------ Provided material

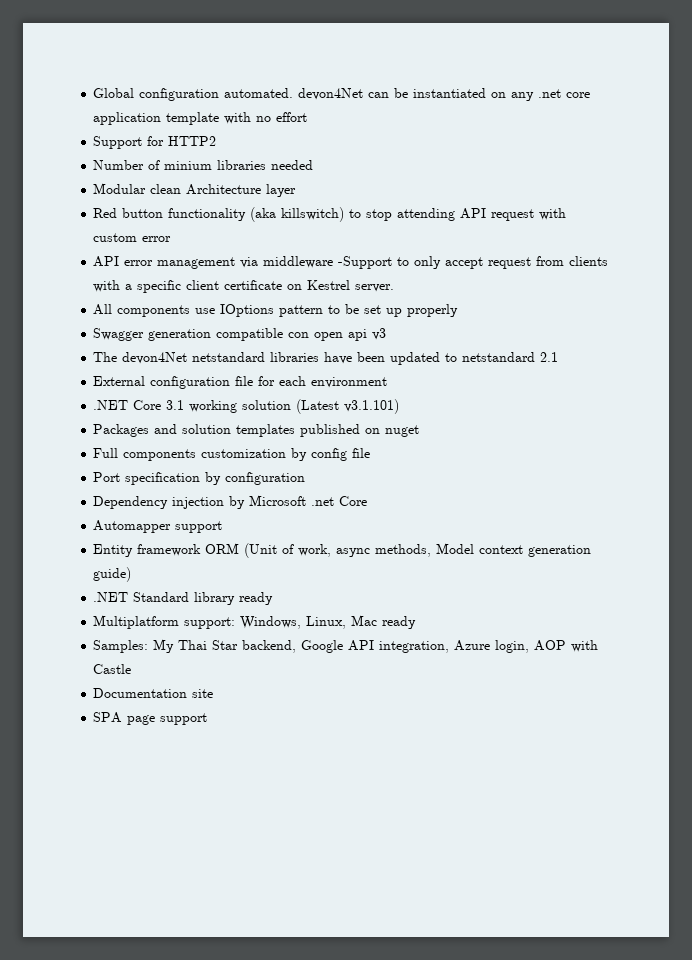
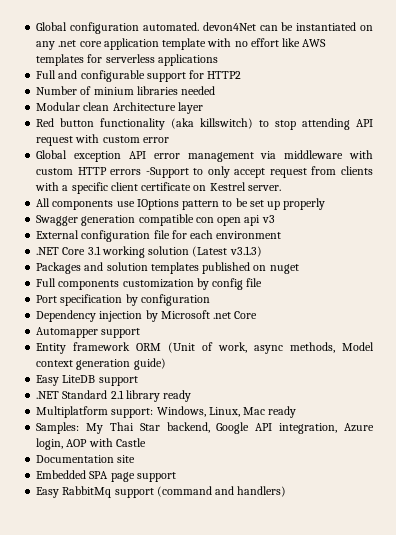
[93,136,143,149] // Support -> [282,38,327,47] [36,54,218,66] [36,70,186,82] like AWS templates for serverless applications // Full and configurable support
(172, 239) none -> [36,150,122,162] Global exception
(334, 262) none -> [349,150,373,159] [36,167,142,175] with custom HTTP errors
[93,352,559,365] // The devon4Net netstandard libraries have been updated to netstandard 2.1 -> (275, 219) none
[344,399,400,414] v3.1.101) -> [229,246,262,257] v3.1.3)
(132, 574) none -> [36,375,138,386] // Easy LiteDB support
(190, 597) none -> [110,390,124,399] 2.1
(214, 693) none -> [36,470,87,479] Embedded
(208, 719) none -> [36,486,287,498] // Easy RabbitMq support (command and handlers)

------------
------ Provided material

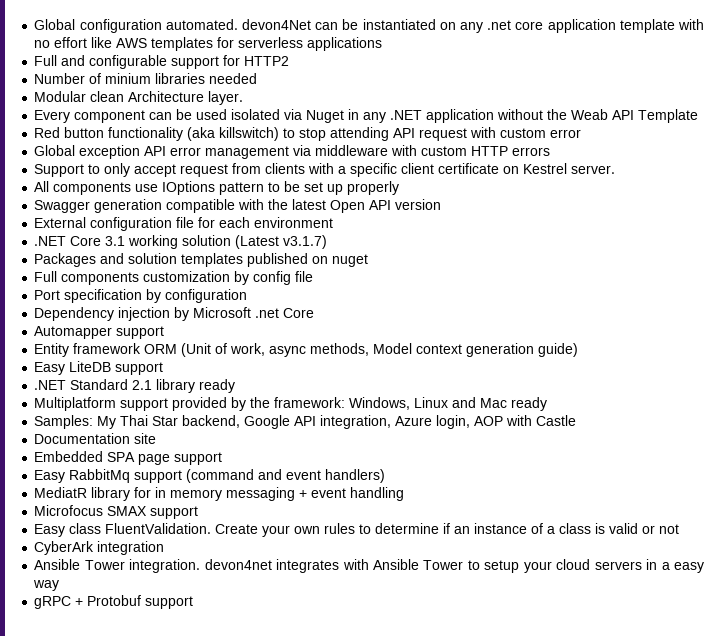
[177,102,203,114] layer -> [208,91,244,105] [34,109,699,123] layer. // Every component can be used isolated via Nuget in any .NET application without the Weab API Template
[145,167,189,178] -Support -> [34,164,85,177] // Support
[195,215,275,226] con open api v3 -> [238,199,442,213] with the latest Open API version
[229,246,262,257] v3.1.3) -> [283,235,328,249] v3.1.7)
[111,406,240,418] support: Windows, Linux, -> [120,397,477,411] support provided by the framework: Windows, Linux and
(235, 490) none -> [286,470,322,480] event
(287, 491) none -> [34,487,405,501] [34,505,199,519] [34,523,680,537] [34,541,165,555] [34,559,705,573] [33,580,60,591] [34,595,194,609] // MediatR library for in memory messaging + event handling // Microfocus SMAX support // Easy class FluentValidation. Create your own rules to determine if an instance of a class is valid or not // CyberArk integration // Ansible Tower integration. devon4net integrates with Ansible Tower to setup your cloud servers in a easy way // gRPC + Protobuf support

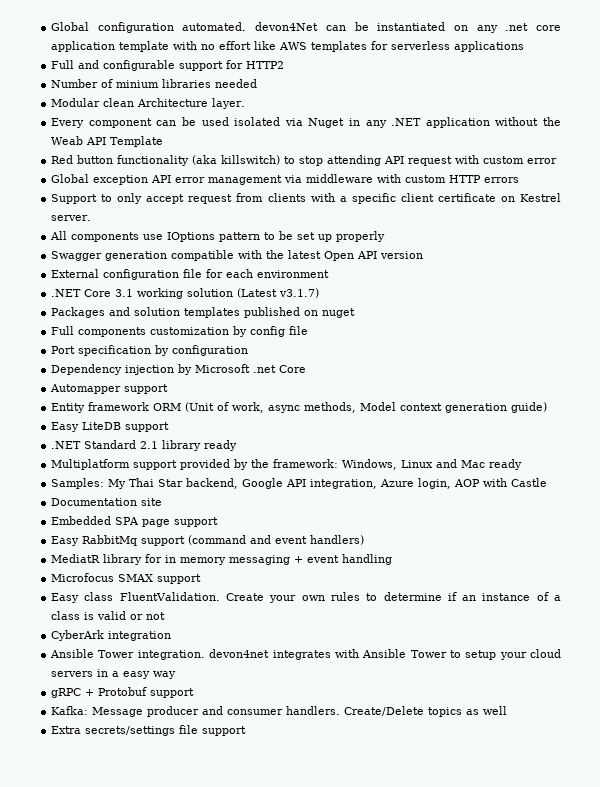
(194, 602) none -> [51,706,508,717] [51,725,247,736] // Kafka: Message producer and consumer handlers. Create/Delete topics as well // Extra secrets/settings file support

------------

» Your task
Using the entries above, output exactly the lines between the line holding "[177,102,203,114] layer ->" and the line holding "(235, 490) none -> [286,470,322,480] event", end lines included, and nothing more.

» Result of this task
[177,102,203,114] layer -> [208,91,244,105] [34,109,699,123] layer. // Every component can be used isolated via Nuget in any .NET application without the Weab API Template
[145,167,189,178] -Support -> [34,164,85,177] // Support
[195,215,275,226] con open api v3 -> [238,199,442,213] with the latest Open API version
[229,246,262,257] v3.1.3) -> [283,235,328,249] v3.1.7)
[111,406,240,418] support: Windows, Linux, -> [120,397,477,411] support provided by the framework: Windows, Linux and
(235, 490) none -> [286,470,322,480] event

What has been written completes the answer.